The Australian Federal government has tabled the Patents Amendment Bill.

The Bill follows certain recommendations made recently by the Intellectual Property and Competition Review Committee and the Advisory Council on Industrial Property.

The Bill will, if enacted, have a very significant impact on patent law in Australia. The amendments made by the Bill will apply to patents for which the complete application is made on or after the day upon which the Bill becomes law.

A number of the proposed amendments will be relevant to the application phase of a patent. These are:

  • The patent applicant will be required to disclose to the Commissioner of Patents the results of any searches that may be carried out by the applicant in respect of the complete application or in respect of any provisional application which may have been filed and which may have been conducted in respect of any corresponding application filed outside Australia.
  • In making a decision as to whether a patent application meets the requirements of novelty and inventive step the Commissioner of Patents must now be satisfied that there are no lawful grounds of objection. Currently, the Commissioner applies a "benefit of the doubt" test in favour of the patent applicant when assessing novelty and inventive step.
  • The Commissioner of Patents will be given the power to re-examine an application for a standard patent in the period between acceptance and grant. If, as a result of the re-examination the Commissioner makes an adverse report he will be able to refuse to grant the patent after giving the patent applicant a reasonable opportunity to be heard, and after providing the patent applicant with a reasonable opportunity to amend the application to remove any lawful ground for objection. An appeal to the Federal Court of Australia against a decision of the Commissioner of Patents on this basis has been made available.
  • A patent applicant will not be entitled to amend a complete specification of a patent (whether a standard patent or an innovation patent) to remove a novelty, inventive step or innovative step objection if that objection arises as a result of information that should have been provided to the Commissioner as part of the duty of disclosure of search results.
  • A patent applicant will automatically be entitled to an extension of time for the doing of an act, where the applicant took due care in the circumstances to ensure the doing of the act within the time period. The applicant must file an application for an extension of time within the prescribed period.
  • Other amendments will have impact on both patent applications and granted patents (where the complete specification of that patent was lodged on or after the day on which the Bill becomes law). These are as follows:
  • For the purposes of defining the expression "prior art base", against which novelty and inventive step are measured, the amendments mean that a person skilled in the art is no longer limited to a person skilled in the art in Australia. Similarly, "common general knowledge" is no longer restricted to common general knowledge in Australia. In other words, a worldwide prior art base is established.
  • The threshold test for inventiveness has been raised. Currently, there is a local common general knowledge test, and in order to determine inventiveness it is permissible to combine that common general knowledge with information in a document publicly available anywhere in the world or information made publicly available through the doing of an act in Australia. This is provided that the skilled person could, before the priority date, reasonably be expected to have ascertained and have understood that information and regarded it as relevant to the art in Australia.

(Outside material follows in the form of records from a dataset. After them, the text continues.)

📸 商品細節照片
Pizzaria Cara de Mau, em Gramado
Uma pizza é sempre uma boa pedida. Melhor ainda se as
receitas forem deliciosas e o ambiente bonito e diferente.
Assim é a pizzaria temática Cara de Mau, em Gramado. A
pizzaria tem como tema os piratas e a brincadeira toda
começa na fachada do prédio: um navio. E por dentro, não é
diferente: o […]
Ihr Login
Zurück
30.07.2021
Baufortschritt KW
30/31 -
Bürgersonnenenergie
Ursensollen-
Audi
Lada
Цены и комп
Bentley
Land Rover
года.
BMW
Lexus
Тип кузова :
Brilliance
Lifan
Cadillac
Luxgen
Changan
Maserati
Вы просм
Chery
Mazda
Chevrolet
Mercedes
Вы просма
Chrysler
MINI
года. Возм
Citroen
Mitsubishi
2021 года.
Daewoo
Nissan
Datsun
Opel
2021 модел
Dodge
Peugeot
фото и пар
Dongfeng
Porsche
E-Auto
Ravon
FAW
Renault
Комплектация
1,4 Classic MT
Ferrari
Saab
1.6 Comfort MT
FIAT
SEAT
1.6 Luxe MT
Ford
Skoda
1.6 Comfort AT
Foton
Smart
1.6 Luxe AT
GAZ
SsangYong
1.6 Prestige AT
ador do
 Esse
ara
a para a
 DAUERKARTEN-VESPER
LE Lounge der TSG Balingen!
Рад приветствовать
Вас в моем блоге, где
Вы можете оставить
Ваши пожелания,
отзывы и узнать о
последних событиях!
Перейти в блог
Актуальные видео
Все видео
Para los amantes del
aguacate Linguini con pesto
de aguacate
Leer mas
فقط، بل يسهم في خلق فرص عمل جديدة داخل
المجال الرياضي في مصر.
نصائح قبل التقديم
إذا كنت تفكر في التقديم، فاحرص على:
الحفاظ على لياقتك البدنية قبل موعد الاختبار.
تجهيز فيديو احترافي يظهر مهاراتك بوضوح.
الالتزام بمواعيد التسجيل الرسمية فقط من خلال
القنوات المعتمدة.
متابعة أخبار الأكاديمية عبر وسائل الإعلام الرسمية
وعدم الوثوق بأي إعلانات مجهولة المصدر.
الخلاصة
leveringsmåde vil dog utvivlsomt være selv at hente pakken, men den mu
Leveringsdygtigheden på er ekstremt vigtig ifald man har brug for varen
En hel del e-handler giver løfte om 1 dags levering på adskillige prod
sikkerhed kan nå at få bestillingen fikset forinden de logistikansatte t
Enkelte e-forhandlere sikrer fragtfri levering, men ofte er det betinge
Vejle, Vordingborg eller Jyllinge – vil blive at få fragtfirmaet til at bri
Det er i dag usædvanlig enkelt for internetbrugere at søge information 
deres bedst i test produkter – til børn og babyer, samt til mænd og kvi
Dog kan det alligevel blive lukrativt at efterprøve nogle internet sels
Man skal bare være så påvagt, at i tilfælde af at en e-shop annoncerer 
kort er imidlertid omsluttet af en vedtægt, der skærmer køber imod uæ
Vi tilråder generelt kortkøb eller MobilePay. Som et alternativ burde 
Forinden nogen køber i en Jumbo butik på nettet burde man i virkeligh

The proposed amendments will allow the combination of separate documents, different parts of a single document or of any combination of prior art information (including acts) where such combination would have been obvious to a person skilled in the relevant art (which person no longer needs to be a person skilled in the art in Australia). The amendments also remove the restriction that the person skilled in the art is expected to ascertain, understand and regard the information as relevant.

  • An amendment has also been made to Section 119 of the Patents Act 1990. This section provides for a prior use defence to patent infringement and is somewhat similar to Section 64 of the UK Patents Act 1977. As currently drafted, the defence to infringement does not apply if the alleged infringer derived the subject matter of the invention from the patentee or the patentee's predecessor in title. The amendment provides that the defence will still be available if the alleged infringer derived the subject matter of the invention from information publicly available by, or with the consent of, the patentee or the patentee's predecessor in title. The information must become publicly available by reason of disclosure at a recognised exhibition, publication before a learned society or where there has been a public trial of the invention less than 12 months before the priority date of the patent in suit.

Conclusion

If the Bill is enacted in its current form a significant change will have been affected to the novelty and inventiveness test for patentability in Australia. Theoretically the amendments may result in fewer patents going to grant and may see those that do being subject to challenge based on more stringent novelty and inventiveness tests.

The content of this article is intended to provide a general guide to the subject matter. Specialist advice should be sought about your specific circumstances.